ライダー向けという施設はとくにありません。特産品や農産物、土産物などの売店、手づくりキッチンという名のレストラン、それに休憩所や観光案内所、トイレがある一般的な道の駅施設です。あえて特徴といえば、すぐ裏手を流れる道志川で川遊びができることぐらいでしょうか。
川遊びはしませんでしたが、かっぱ橋という名の吊り橋を渡ってみたり、土産物屋を見て回ったりした後、手づくりキッチンで名物のひとつである山菜そばで昼飯を楽しみました。

帰り道では少しばかり観光していこうと、まずは日帰り温泉の『道志の湯』へ行ってみました。入浴できるようにタオルなどを携行していったのですが、休館日という残酷な看板が出ていました。本来は休みの曜日じゃなかったんですけどね。仕方がないのでそのまま山間部へと続く道を進んでいってみることにしました。道志には何度も来ているのですが、脇道に入り込んでみることはほとんどありませんでした。道志川の支流である宝久保川を遡るように道は続いているのですが、道志の湯を過ぎると小さな宿やキャンプ場、別荘などが点在していて、さらにその先に「的様の滝」という名所がありました。滝が流れ落ちた先の岩肌に的のような模様があるところから的様の滝というそうです。せっかくなので見てみることにしました。

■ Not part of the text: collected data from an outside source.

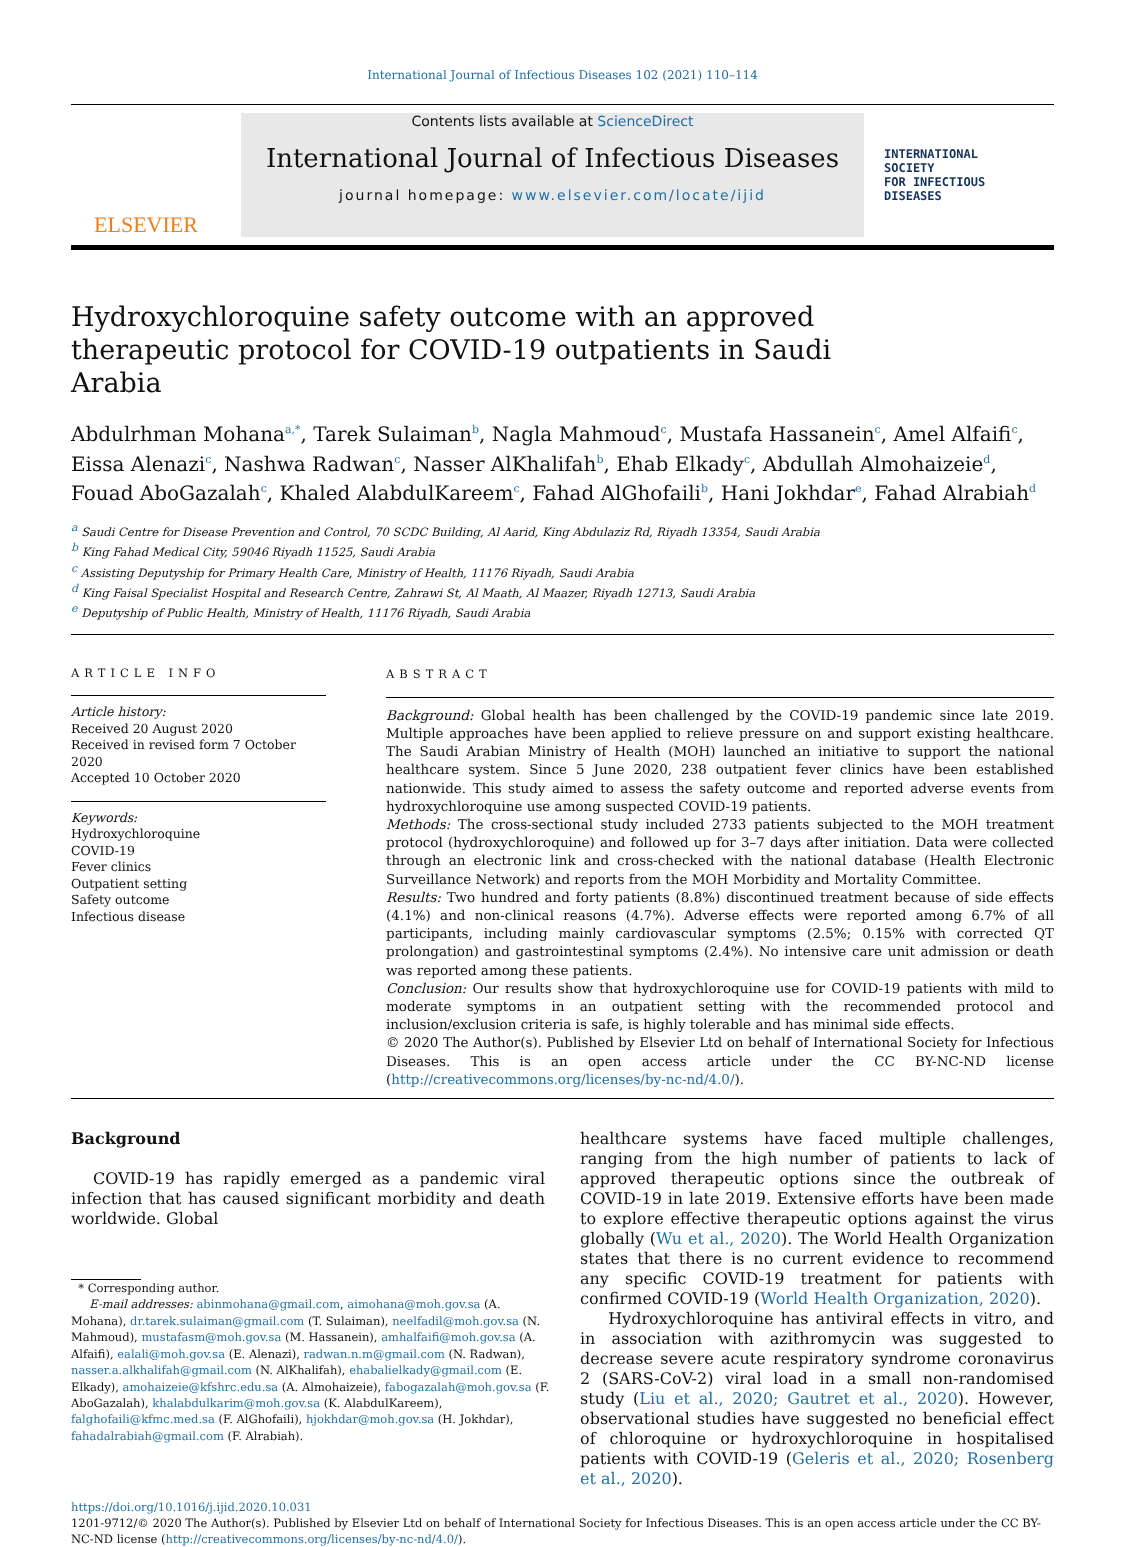International Journal of Infectious Diseases 102 (2021) 110–114
ELSEVIER
Contents lists available at ScienceDirect
International Journal of Infectious Diseases
journal homepage: www.elsevier.com/locate/ijid
INTERNATIONAL
SOCIETY
FOR INFECTIOUS
DISEASES
Hydroxychloroquine safety outcome with an approved therapeutic protocol for COVID-19 outpatients in Saudi Arabia
Abdulrhman Mohana<sup>a,*</sup>, Tarek Sulaiman<sup>b</sup>, Nagla Mahmoud<sup>c</sup>, Mustafa Hassanein<sup>c</sup>, Amel Alfaifi<sup>c</sup>, Eissa Alenazi<sup>c</sup>, Nashwa Radwan<sup>c</sup>, Nasser AlKhalifah<sup>b</sup>, Ehab Elkady<sup>c</sup>, Abdullah Almohaizeie<sup>d</sup>, Fouad AboGazalah<sup>c</sup>, Khaled AlabdulKareem<sup>c</sup>, Fahad AlGhofaili<sup>b</sup>, Hani Jokhdar<sup>e</sup>, Fahad Alrabiah<sup>d</sup>
<sup>a</sup> Saudi Centre for Disease Prevention and Control, 70 SCDC Building, Al Aarid, King Abdulaziz Rd, Riyadh 13354, Saudi Arabia
<sup>b</sup> King Fahad Medical City, 59046 Riyadh 11525, Saudi Arabia
<sup>c</sup> Assisting Deputyship for Primary Health Care, Ministry of Health, 11176 Riyadh, Saudi Arabia
<sup>d</sup> King Faisal Specialist Hospital and Research Centre, Zahrawi St, Al Maath, Al Maazer, Riyadh 12713, Saudi Arabia
<sup>e</sup> Deputyship of Public Health, Ministry of Health, 11176 Riyadh, Saudi Arabia
ARTICLE INFO
Article history:
Received 20 August 2020
Received in revised form 7 October 2020
Accepted 10 October 2020
Keywords:
Hydroxychloroquine
COVID-19
Fever clinics
Outpatient setting
Safety outcome
Infectious disease
ABSTRACT
Background: Global health has been challenged by the COVID-19 pandemic since late 2019. Multiple approaches have been applied to relieve pressure on and support existing healthcare. The Saudi Arabian Ministry of Health (MOH) launched an initiative to support the national healthcare system. Since 5 June 2020, 238 outpatient fever clinics have been established nationwide. This study aimed to assess the safety outcome and reported adverse events from hydroxychloroquine use among suspected COVID-19 patients.
Methods: The cross-sectional study included 2733 patients subjected to the MOH treatment protocol (hydroxychloroquine) and followed up for 3–7 days after initiation. Data were collected through an electronic link and cross-checked with the national database (Health Electronic Surveillance Network) and reports from the MOH Morbidity and Mortality Committee.
Results: Two hundred and forty patients (8.8%) discontinued treatment because of side effects (4.1%) and non-clinical reasons (4.7%). Adverse effects were reported among 6.7% of all participants, including mainly cardiovascular symptoms (2.5%; 0.15% with corrected QT prolongation) and gastrointestinal symptoms (2.4%). No intensive care unit admission or death was reported among these patients.
Conclusion: Our results show that hydroxychloroquine use for COVID-19 patients with mild to moderate symptoms in an outpatient setting with the recommended protocol and inclusion/exclusion criteria is safe, is highly tolerable and has minimal side effects.
© 2020 The Author(s). Published by Elsevier Ltd on behalf of International Society for Infectious Diseases. This is an open access article under the CC BY-NC-ND license (http://creativecommons.org/licenses/by-nc-nd/4.0/).
Background
COVID-19 has rapidly emerged as a pandemic viral infection that has caused significant morbidity and death worldwide. Global
* Corresponding author.
E-mail addresses: abinmohana@gmail.com, aimohana@moh.gov.sa (A. Mohana), dr.tarek.sulaiman@gmail.com (T. Sulaiman), neelfadil@moh.gov.sa (N. Mahmoud), mustafasm@moh.gov.sa (M. Hassanein), amhalfaifi@moh.gov.sa (A. Alfaifi), ealali@moh.gov.sa (E. Alenazi), radwan.n.m@gmail.com (N. Radwan), nasser.a.alkhalifah@gmail.com (N. AlKhalifah), ehabalielkady@gmail.com (E. Elkady), amohaizeie@kfshrc.edu.sa (A. Almohaizeie), fabogazalah@moh.gov.sa (F. AboGazalah), khalabdulkarim@moh.gov.sa (K. AlabdulKareem), falghofaili@kfmc.med.sa (F. AlGhofaili), hjokhdar@moh.gov.sa (H. Jokhdar), fahadalrabiah@gmail.com (F. Alrabiah).
healthcare systems have faced multiple challenges, ranging from the high number of patients to lack of approved therapeutic options since the outbreak of COVID-19 in late 2019. Extensive efforts have been made to explore effective therapeutic options against the virus globally (Wu et al., 2020). The World Health Organization states that there is no current evidence to recommend any specific COVID-19 treatment for patients with confirmed COVID-19 (World Health Organization, 2020).
Hydroxychloroquine has antiviral effects in vitro, and in association with azithromycin was suggested to decrease severe acute respiratory syndrome coronavirus 2 (SARS-CoV-2) viral load in a small non-randomised study (Liu et al., 2020; Gautret et al., 2020). However, observational studies have suggested no beneficial effect of chloroquine or hydroxychloroquine in hospitalised patients with COVID-19 (Geleris et al., 2020; Rosenberg et al., 2020).
https://doi.org/10.1016/j.ijid.2020.10.031
1201-9712/© 2020 The Author(s). Published by Elsevier Ltd on behalf of International Society for Infectious Diseases. This is an open access article under the CC BY-NC-ND license (http://creativecommons.org/licenses/by-nc-nd/4.0/).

滝つぼへと降りていける階段があったのでたどったのですが、急斜面い丸太を敷いた簡素な階段は足を載せるとグニャリと沈むように動くシロモノ。しかも1段の落差が大きいときているので、足を滑らせないようにかなり気を遣いました。同時に、戻るときにはここを上るのかと思うと気が遠くなりそうです。3分の2ほど降りてきたところで滝を眺めました。「なんで滝つぼまで行かないんだ?」と疑問に思う人もいるでしょうが、残り3分の1は梯子がかけられているだけだったので、遭難の危険を感じてやめたという次第です。それに、道の駅にはたくさんの人がいたのに、的様の滝には人っ子一人いなかったのですから、万が一足を踏み外しでもしたら人知れず他界してしまうかもしれませんし、冬眠明けのクマに襲われちゃうかもしれないので、そそくさと退散することにしたのです。
こうして遭難することもなくスーパーカブで道志みちへと戻り、相模原方面へと走りを楽しみながら帰ったのですが、さすがにライダーに人気のルートだけにたくさんのバイクと遭遇しました。今回は見かけませんでしたが、中には無茶な走り方をするライダーもいるらしく、死亡事故も少なくないようです。なので道志みちをツーリングする際には、のんびり焦らず走ってほしいと切に願います。せっかく美しい風景の中を走れるんですから、そんな自然や風情を堪能しない手はないと思いました。

今回のゆるカブツーリングの走行距離は116㎞、使用したガソリンは1.77Lだったので、約65.5㎞/Lの燃費でした。かかった費用は食事を合わせて約1000円という結果でした。